On combine donc un problème de gameplay avec des énigmes parfois complexe, malgré l’IA Key qui vient nous aider. Elle est capable d’analyser les « fréquences » des objets et via l’usage d’un sonar de nous aider à trouver les objets importants, c’est une très bonne idée. Sur le papier comme en pratique, c’est l’un des éléments les plus intéressants du gameplay… même s’il ne suffit pas toujours à compenser les moments de flottement.
Le Vault qui recense tous les indices qu’on a pu glaner via les analyses, nous permettent de mettre de l’ordre dans les choses à faire et d’avancer sur la quête. Assez utile, c’est en particulier sur le chapitre 6, que le jeu se montre nettement plus exigeant et peut clairement mettre la patience des joueurs à rude épreuve.

Le sonar avec l'IA Key

Le sonar avec l’IA KeyNacon

Le Vault

Le VaultNacon

Narration : intéressante, mais pas toujours accessible

Le jeu propose une histoire intéressante, clairement ancrée dans l’univers lovecraftien. On retrouve les thèmes classiques : entités anciennes, incompréhension humaine, folie latente. Mais cette richesse narrative a un coût.

Le jeu ne prend jamais le joueur par la main. Il ne vulgarise pas son univers. Il ne simplifie pas ses concepts. Et si vous n’êtes pas déjà familier avec ce type de récit, vous pouvez rapidement vous sentir perdu.

Dans mon cas, l’histoire m’a intéressé, mais j’ai eu l’impression de rater des éléments importants. Ce qui est probablement vrai, puisque le jeu repose justement sur une compréhension fine de ses indices et de nombreuses heures à éplucher tout ce que vous pourrez scanner… Ce choix est cohérent artistiquement… mais limite clairement son accessibilité.

Durée de vie

Avec environ 8 heures pour boucler les 7 chapitres, le jeu propose une expérience relativement courte.

En soi, ce n’est pas forcément un problème pour un jeu narratif. Mais ici, deux éléments viennent nuancer ça :

  • le rythme déjà lent du gameplay
  • le prix du jeu

Le ressenti peut donc être paradoxal : une aventure courte, mais qui paraît parfois longue à cause des phases de blocage. Et au final, le rapport contenu/prix peut laisser un goût mitigé.

Verdict

Cthulhu: The Cosmic Abyss est un jeu de niche, qui assume totalement ses choix. Il propose une ambiance réussie, une direction artistique solide et une narration fidèle à l’univers de Lovecraft.
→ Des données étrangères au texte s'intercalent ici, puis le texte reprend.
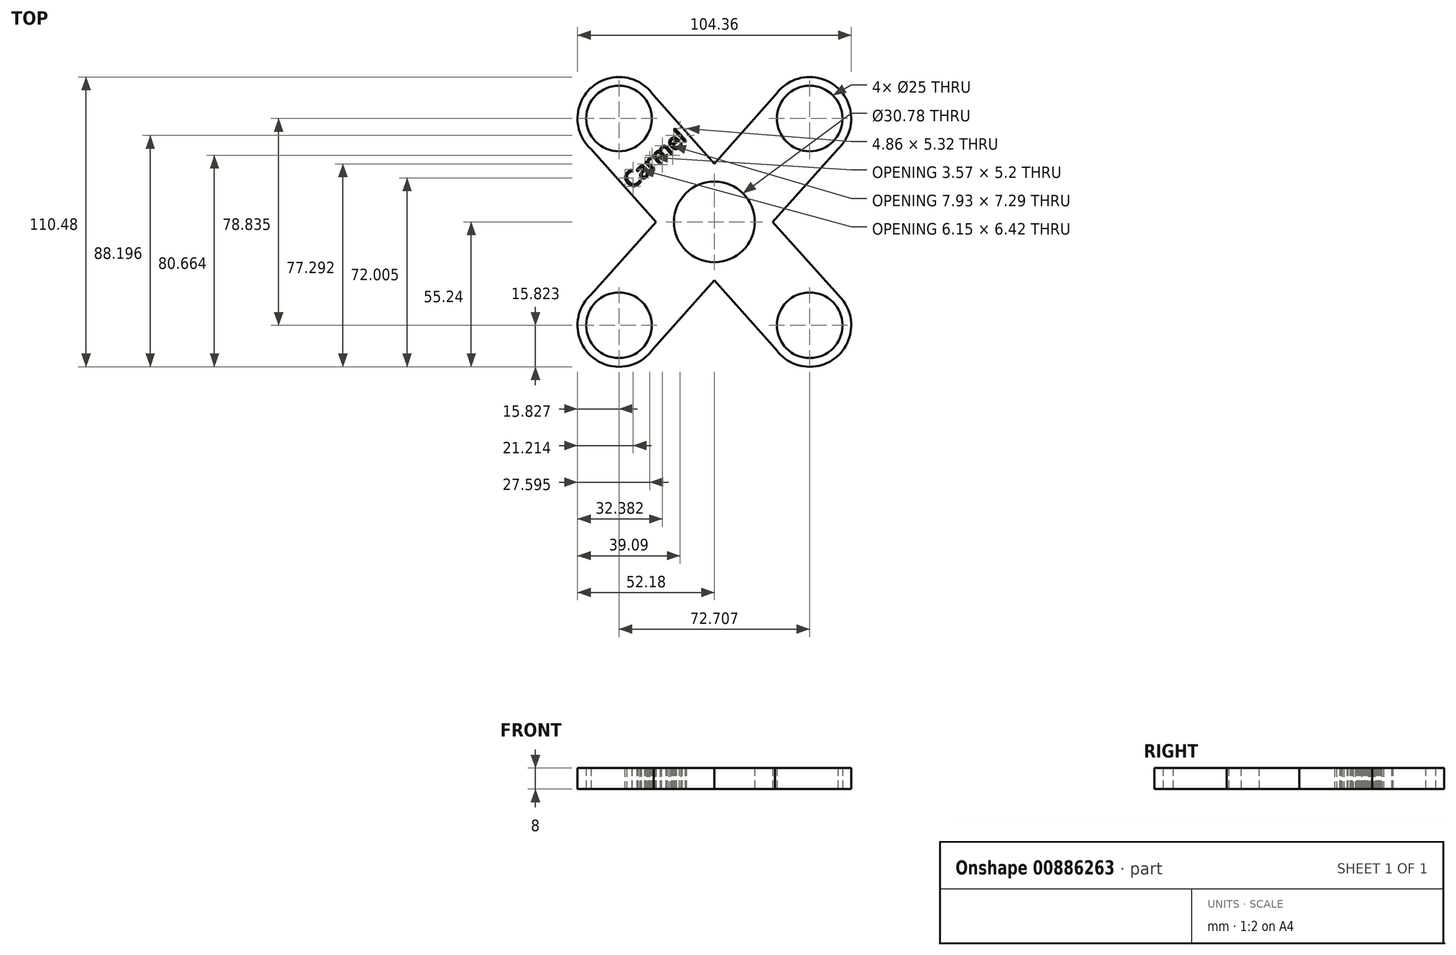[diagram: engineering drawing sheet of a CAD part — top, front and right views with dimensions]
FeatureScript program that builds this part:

Mais cette fidélité se fait au détriment de l’accessibilité.

Le gameplay, trop rigide dans ses interactions, génère régulièrement de la frustration. Et sans attache particulière à l’univers, il est facile de décrocher. Ceux qui aiment les expériences contemplatives, lentes et exigeantes pourront y trouver leur compte. Les autres risquent de vivre une aventure plus subie qu’appréciée.